Dégenrés, pas dérangés

Paradoxalement, l’Etat chargé de lutter contre les discriminations, contribue à les renforcer. Léo et l’association nordiste des Flamands roses, dont il est membre, dénoncent ainsi un système les obligeant à vivre avec une identité qui, à leurs yeux, ne leur correspond plus. Changer d’identité, justement. Cette simple formalité administrative s’apparente à un chemin de croix, conditionnée à un suivi psychiatrique, à un traitement hormonal, à une stérilisation et à une opération. Autant de préconisations formulées dans un rapport provisoire de la HAS (Haute autorité de santé) massivement contesté par les Flamands roses (lire leur récent communiqué). L’association nordiste soulève des problèmes à tous les étages : une chirurgie hexagonale accusant des années de retard en la matière, un traitement hormonal dangereux pour la santé, un suivi psychiatrique inadéquat…

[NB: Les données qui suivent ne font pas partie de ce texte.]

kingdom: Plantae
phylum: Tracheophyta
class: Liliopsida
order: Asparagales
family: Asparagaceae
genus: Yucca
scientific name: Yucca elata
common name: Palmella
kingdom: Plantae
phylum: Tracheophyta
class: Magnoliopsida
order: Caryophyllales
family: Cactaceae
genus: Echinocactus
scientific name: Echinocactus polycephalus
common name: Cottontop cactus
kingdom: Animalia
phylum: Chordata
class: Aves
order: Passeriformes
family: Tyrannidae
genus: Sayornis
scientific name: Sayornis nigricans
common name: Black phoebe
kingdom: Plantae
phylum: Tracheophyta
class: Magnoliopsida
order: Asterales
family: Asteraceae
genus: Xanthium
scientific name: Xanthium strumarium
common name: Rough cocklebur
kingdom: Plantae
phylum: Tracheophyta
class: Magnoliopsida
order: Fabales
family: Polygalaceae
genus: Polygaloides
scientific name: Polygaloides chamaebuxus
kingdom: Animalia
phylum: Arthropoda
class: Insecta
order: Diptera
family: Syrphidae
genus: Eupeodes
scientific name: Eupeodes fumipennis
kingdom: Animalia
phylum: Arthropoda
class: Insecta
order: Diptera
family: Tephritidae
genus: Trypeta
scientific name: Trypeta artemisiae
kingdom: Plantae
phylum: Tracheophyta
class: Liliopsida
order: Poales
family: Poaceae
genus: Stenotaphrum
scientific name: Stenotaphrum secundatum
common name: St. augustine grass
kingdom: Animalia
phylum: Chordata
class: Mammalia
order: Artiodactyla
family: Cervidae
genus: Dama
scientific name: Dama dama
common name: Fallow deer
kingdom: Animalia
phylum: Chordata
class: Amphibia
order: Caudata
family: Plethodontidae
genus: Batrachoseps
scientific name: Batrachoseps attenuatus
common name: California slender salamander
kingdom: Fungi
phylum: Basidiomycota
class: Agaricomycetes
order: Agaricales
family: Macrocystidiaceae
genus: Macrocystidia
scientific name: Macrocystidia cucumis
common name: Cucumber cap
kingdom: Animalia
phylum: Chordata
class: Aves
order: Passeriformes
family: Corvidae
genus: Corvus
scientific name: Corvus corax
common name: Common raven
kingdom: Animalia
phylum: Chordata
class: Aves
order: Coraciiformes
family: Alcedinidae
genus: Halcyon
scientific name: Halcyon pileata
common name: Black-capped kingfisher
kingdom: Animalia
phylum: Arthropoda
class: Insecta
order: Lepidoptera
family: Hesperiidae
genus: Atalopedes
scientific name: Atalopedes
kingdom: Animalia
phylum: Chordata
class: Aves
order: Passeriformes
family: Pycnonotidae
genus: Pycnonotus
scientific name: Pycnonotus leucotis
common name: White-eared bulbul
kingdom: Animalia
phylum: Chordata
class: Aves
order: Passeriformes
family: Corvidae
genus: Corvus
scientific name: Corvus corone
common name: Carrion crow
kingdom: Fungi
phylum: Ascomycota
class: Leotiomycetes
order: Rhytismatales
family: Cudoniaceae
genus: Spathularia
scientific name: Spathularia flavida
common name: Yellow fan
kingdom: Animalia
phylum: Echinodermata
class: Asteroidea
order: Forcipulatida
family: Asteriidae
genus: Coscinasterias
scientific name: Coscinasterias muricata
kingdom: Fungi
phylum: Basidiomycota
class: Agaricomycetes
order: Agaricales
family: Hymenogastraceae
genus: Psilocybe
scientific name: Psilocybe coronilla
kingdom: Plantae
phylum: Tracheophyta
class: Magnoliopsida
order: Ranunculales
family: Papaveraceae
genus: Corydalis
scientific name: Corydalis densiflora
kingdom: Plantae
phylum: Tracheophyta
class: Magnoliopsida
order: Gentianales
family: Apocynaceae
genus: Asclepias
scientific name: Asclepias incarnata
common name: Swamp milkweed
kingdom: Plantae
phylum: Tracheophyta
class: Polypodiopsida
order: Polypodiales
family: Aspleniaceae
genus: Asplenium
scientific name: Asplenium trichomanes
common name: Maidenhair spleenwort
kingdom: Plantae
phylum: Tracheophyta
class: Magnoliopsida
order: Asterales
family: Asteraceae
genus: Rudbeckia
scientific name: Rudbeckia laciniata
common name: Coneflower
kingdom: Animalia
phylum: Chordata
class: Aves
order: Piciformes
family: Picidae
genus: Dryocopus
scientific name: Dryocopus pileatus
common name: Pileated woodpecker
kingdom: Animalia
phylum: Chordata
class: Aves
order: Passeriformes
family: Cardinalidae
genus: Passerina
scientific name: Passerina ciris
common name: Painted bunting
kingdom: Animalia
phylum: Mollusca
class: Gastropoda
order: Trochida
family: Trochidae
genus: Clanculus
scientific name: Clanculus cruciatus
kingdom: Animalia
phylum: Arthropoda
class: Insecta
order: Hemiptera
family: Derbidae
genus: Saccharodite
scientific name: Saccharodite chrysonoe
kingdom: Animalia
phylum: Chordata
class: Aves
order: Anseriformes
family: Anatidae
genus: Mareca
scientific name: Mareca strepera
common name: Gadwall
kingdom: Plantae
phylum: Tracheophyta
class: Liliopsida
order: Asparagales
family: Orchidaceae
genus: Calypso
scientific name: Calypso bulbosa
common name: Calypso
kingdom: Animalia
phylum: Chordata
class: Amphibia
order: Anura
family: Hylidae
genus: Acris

Pourquoi un si lourd traitement ? Sans doute parce que dans la classification médicale internationale, la transsexualité demeure une affection psychiatrique. Une vision archaïque qui renvoie à celle des homosexuels il y a quelques décennies. Léo refuse ce suivi psychiatrique. «Il faut être suivi deux ans minimum par un psy avant que celui-ci ne dise si vous avez droit aux hormones. » Et autant de temps de suivi avant de pouvoir être opéré. Léo refuse cette tutelle et réclame le droit de disposer de son propre corps comme bon lui semble. Certes, la ministre de la Santé a déclaré le week-end dernier (lire la dépêche AFP) que la transsexualité ne serait plus une malade psychiatrique. Une avancée saluée par les mouvements LGBT (lesbiens, gays, bisexuels, transsexuels). Léo y voit plutôt un effet d’annonce, fort opportun à la veille de la journée contre l’homophobie (le 17 mai). Car même si demain, il n’est plus considéré comme un malade psychiatrique, il devra toujours se plier aux exigences des médecins, sous peine que Léo ne puisse jamais exister officiellement.